Vardanjan został mianowany ministrem stanu Karabachu w listopadzie ubiegłego roku, kilka miesięcy po przeprowadzce do Karabachu i zrzeczeniu się obywatelstwa rosyjskiego. Rząd Azerbejdżanu potępił jego nominację, twierdząc, że została ona zaprojektowana przez Rosję. Moskwa temu zaprzeczyła.
Prezydent Azerbejdżanu Ilham Alijew powiedział w lutym, że będzie gotowy do negocjacji w sprawie „praw i bezpieczeństwa mniejszości ormiańskiej w Karabachu” tylko wtedy, gdy Vardanjan złoży rezygnację i opuści „nasze terytorium”.
Vardanjan to były bankier inwestycyjny, który dorobił się fortuny w Rosji w latach 90. i 2000. Znany jest również jako filantrop, który sfinansował wiele projektów charytatywnych w Armenii i Karabachu. W ostatnich miesiącach coraz bardziej krytycznie odnosił się do premiera Armenii Nikola Paszyniana, wielokrotnie potępiając uznanie przez niego suwerenności Azerbejdżanu nad Karabachem. Zaledwie kilka godzin po jego aresztowaniu rząd Armenii zwrócił się do Europejskiego Trybunału Praw Człowieka o nakazanie Baku pilnego dostarczenia informacji o jego miejscu pobytu i warunkach przetrzymywania.
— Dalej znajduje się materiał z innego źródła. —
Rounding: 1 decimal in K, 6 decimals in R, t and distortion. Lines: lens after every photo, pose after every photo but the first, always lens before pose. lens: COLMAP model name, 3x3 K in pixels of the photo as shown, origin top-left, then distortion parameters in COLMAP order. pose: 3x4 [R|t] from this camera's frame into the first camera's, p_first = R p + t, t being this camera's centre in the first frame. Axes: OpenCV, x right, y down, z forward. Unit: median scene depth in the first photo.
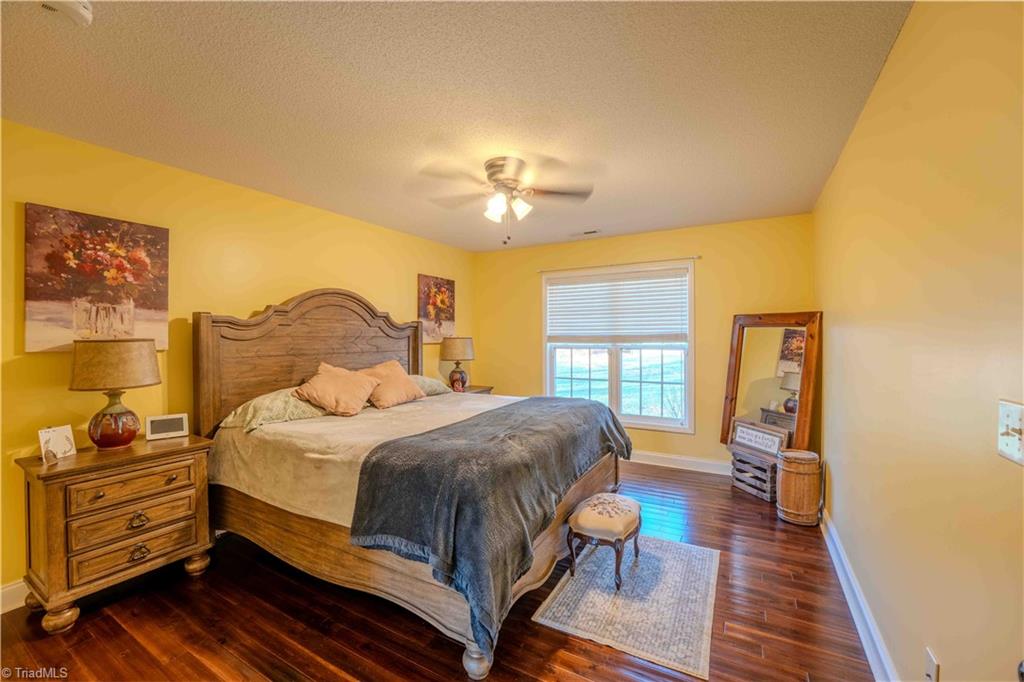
lens RADIAL K [[419.5, 0, 511.4], [0, 419.5, 339.7], [0, 0, 1]] dist [-0.033790, 0.005195]
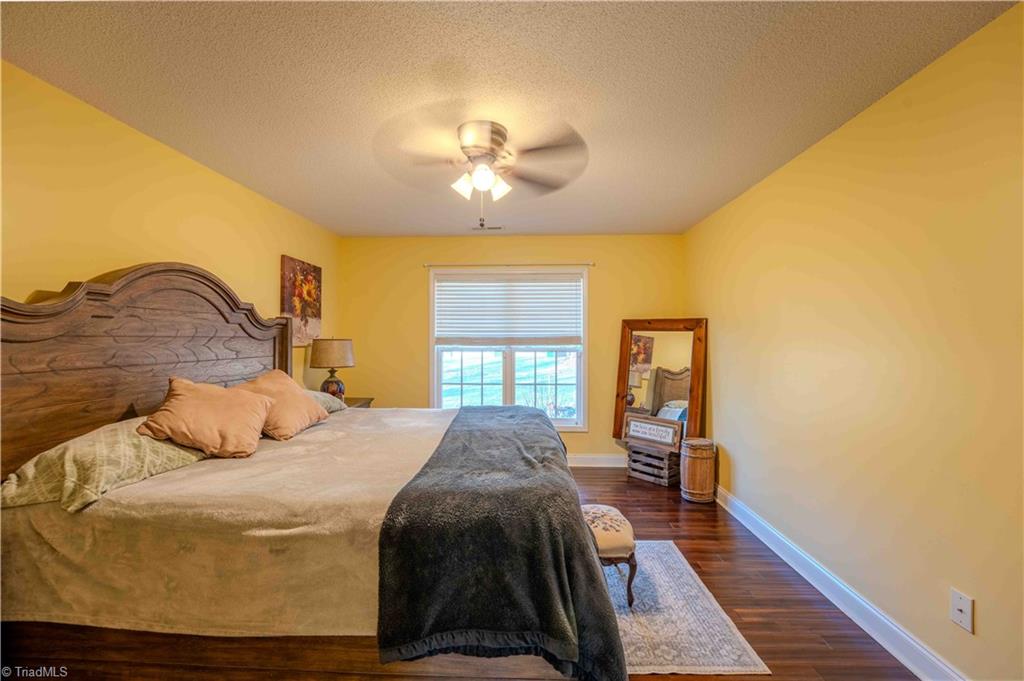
lens RADIAL K [[419.5, 0, 511.4], [0, 419.5, 339.2], [0, 0, 1]] dist [-0.033790, 0.005195]
pose [[0.885072, 0.004681, 0.465431, -0.261670], [-0.001806, 0.999976, -0.006623, 0.000048], [-0.465451, 0.005022, 0.885059, 0.178234]]
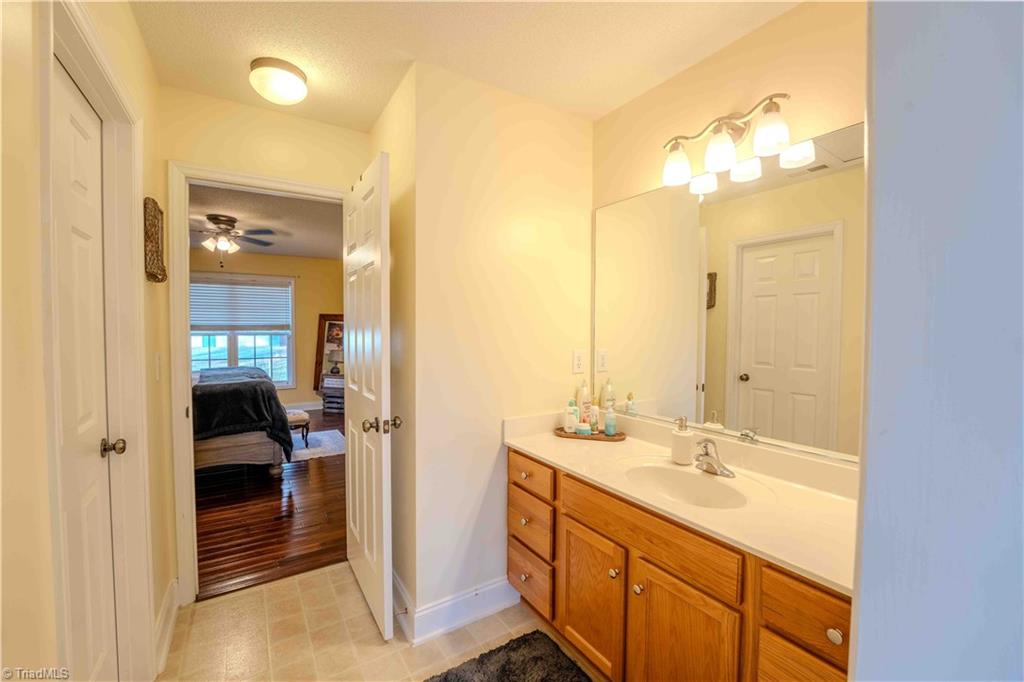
lens RADIAL K [[422.6, 0, 512.0], [0, 422.6, 341.0], [0, 0, 1]] dist [-0.016923, -0.000236]
pose [[0.461113, -0.019874, 0.887119, -0.696013], [-0.000809, 0.999739, 0.022817, 0.011794], [-0.887341, -0.011239, 0.460977, -0.542388]]
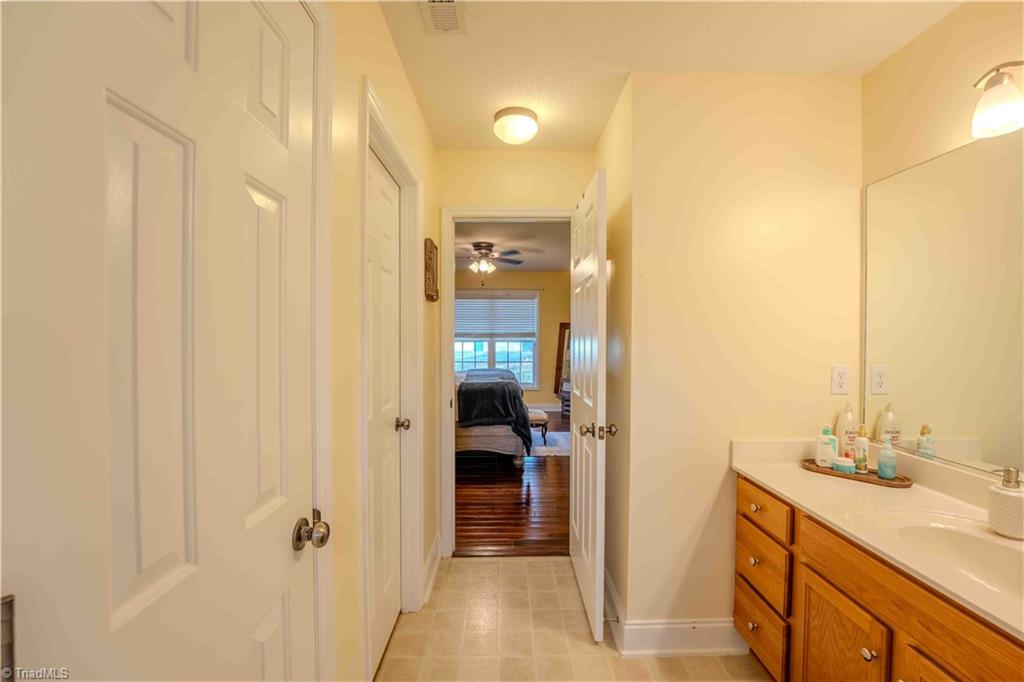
lens RADIAL K [[431.9, 0, 512.0], [0, 431.9, 341.0], [0, 0, 1]] dist [-0.015495, 0.000477]
pose [[0.857999, 0.000211, 0.513652, -0.687674], [-0.004476, 0.999965, 0.007067, 0.009369], [-0.513633, -0.008363, 0.857969, -0.576408]]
Ministerstwo Spraw Zagranicznych Armenii oświadczyło, że dołoży wszelkich starań, aby zapewnić uwolnienie byłego lidera karabaskich Ormian, i oczekuje wsparcia w tym przedsięwzięciu ze strony Rosji i „innych partnerów międzynarodowych”. „Ministerstwo Spraw Zagranicznych Armenii wielokrotnie podkreślało konieczność niezakłóconego przemieszczania się ludności z Górskiego Karabachu do Armenii przez korytarz laczyński.”
Vardanjan jest pierwszym przywódcą Karabachu zatrzymanym od tego czasu w Azerbejdżanie. Nie było jasne, czy w przypadku opuszczenia Karabachu mogliby zostać aresztowani także inni obecni i byli urzędnicy Karabachu. Baku wydało nakazy aresztowania części z nich. Tymczasem Moskwa stanowczo odmówiła komentarza w sprawie aresztowania. „Nie mam takich informacji, więc nie mogę nic powiedzieć na ten temat.” – powiedział dziennikarzom rzecznik Kremla Dmitrij Pieskow.